Tuesday, 30 October 2012

Gesso – the other primer

The discovery of gesso is only a recent one for me, but I wish I'd known of it sooner! After just one use I was sold and it has become one of my go-to hobby materials.

So, what is gesso?

Gesso is mainly used by artists to prepare canvases for painting. It is painted and stippled onto the canvas and when dry creates a nice, sealed, surface to paint on. It has a very slightly rough texture and creates what artists call a nice 'bite', which helps paint flow off the brush smoothly and easily.

However, and this is where our interests lie, it can also be used to prepare myriad other surfaces for painting. Essentially, this is an alternative to spray primers. So far I've used it on cork (a porous material), card and foam core board (sort-of porous materials) and plastic (a non-porous material) all with great effect.

Gesso is ... weird ...

Yes: gesso is weird stuff. Forget everything you know about priming and painting miniatures. Fine and delicate goes out the window in favour heavy and slap-dash.

Gesso has the most bizarre property of shrinking as it dries. Or more accurately, shrinking onto the surface its put on. When you apply it, you do so liberally. You totally obscure any details. But, as it dries, it shrinks and shrinks and by the time its ready all the details are visible again.

I'll show some photos by way of demonstration. I'm using cork to base my Space Wolves and I really wanted to seal the surface before spray priming as I'm not certain how the primer would look on the bare cork.
Before ...
This was taken just after I'd applied the gesso to a cork base. As you can see, it's been applied very generously. There's even bubbles in the paint!

This was taken the next day. You need to give gesso about a day to properly dry. Here you'll notice how it has shrunk onto the surface and all the details of the cork are still present. This should prepare the surface nicely.

What to use gesso for?

I know that many have had good results priming miniatures with gesso, but to be perfectly honest, I think it obscures too much detail. That's the thing with gesso, it's just not as fine as an aerosol primer. Because gesso is essentially a very fine material suspended in a medium, it does end up filling in some details. Not a lot, but it is enough to put me off using it for 'proper' miniatures.

However, what it is great for is things that don't require that level of detail: things like bases and terrain. I've used it to prime some scratch-built terrain recently, and it worked a treat. On the cork bases the minor 'filling in' of details actually serves to make the cork look more rocky and natural.

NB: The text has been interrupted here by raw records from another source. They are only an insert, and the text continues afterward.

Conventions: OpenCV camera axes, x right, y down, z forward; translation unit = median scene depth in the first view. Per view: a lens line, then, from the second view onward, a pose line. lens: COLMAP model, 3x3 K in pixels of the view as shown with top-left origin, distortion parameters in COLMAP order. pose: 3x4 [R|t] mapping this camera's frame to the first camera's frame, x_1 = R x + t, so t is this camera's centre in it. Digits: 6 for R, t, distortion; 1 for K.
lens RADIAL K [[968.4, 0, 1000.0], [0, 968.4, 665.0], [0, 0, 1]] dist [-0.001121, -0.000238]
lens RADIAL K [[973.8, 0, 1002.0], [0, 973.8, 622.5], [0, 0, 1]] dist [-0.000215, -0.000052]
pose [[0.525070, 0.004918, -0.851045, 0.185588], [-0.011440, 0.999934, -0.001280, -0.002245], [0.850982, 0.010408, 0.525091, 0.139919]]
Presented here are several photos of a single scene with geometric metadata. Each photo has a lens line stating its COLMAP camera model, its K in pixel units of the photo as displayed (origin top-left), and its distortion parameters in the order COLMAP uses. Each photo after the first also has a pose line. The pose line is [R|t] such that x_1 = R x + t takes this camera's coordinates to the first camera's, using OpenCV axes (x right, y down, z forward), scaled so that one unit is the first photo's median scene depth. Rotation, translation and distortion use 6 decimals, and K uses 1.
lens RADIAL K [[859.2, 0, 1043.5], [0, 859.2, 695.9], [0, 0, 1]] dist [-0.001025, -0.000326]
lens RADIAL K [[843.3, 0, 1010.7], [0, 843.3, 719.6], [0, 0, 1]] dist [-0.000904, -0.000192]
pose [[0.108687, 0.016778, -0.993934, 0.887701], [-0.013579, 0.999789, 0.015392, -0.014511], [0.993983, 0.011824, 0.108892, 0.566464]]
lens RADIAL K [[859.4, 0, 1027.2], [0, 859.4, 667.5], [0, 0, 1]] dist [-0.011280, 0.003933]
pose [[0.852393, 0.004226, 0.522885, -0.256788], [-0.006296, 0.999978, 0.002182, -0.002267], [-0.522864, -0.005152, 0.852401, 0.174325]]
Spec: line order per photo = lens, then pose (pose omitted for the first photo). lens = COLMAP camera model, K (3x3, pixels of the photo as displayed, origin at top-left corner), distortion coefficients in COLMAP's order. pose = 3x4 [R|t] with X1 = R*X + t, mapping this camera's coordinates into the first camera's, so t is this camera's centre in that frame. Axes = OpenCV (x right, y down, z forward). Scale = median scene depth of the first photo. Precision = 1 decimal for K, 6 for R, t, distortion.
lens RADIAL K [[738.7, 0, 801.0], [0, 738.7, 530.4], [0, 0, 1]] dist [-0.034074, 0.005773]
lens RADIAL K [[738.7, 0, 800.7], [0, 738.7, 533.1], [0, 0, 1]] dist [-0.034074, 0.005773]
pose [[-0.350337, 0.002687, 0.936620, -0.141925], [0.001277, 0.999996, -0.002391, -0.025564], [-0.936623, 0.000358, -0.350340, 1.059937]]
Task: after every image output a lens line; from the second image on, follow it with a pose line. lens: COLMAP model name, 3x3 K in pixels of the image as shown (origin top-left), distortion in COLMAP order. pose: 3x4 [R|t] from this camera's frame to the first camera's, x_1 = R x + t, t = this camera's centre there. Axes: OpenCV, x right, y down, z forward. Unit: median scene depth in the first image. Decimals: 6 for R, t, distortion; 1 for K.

Beyond that, there aren't really any tips or tricks I can offer in using gesso as it is basically idiot-proof. You apply it like an exuberant child in an art class and leave it alone to dry. The only thing to watch out for is that a film of gesso can end up stretching across narrow gaps. If left unchecked, it can end up drying like that and forming a solid and brittle 'blade' of paint. Simply blowing the offending film 'pops' it, so it's nothing to worry about – just have a check over of the piece a few minutes after applying the paint and you should catch any problem areas.

As for brands, there are plenty out there. Gesso is readily available online and you'll find it in art stores. Most gessos come in black or white, but there are some grey ones available. I've even seen clear gesso which can be used as-is or have any acrylic paint mixed into it to create a custom coloured gesso. I've been using Bob Ross Grey Gesso because grey was good for the terrain project I bought it for, it came in a decent-sized bottle, and I like Bob Ross and his happy little trees.

Bob wishes you happy painting.
Have you used gesso? What applications have you found it works (or doesn't work!) for? Let me know in the comments.


  1. I use Gesso for everything! Priming, Terrain & Basing.

    I've found that if you thin it with a bit of water before priming it will pull into the detail better, thus avoiding loss of details. I love the stuff and wholeheartedly recommend it to everybody who's sick of bad spray primer ;)

    Razblood from the B & C

    1. Hi Razblood. That's a great idea about thinning the gesso, I may have to try that!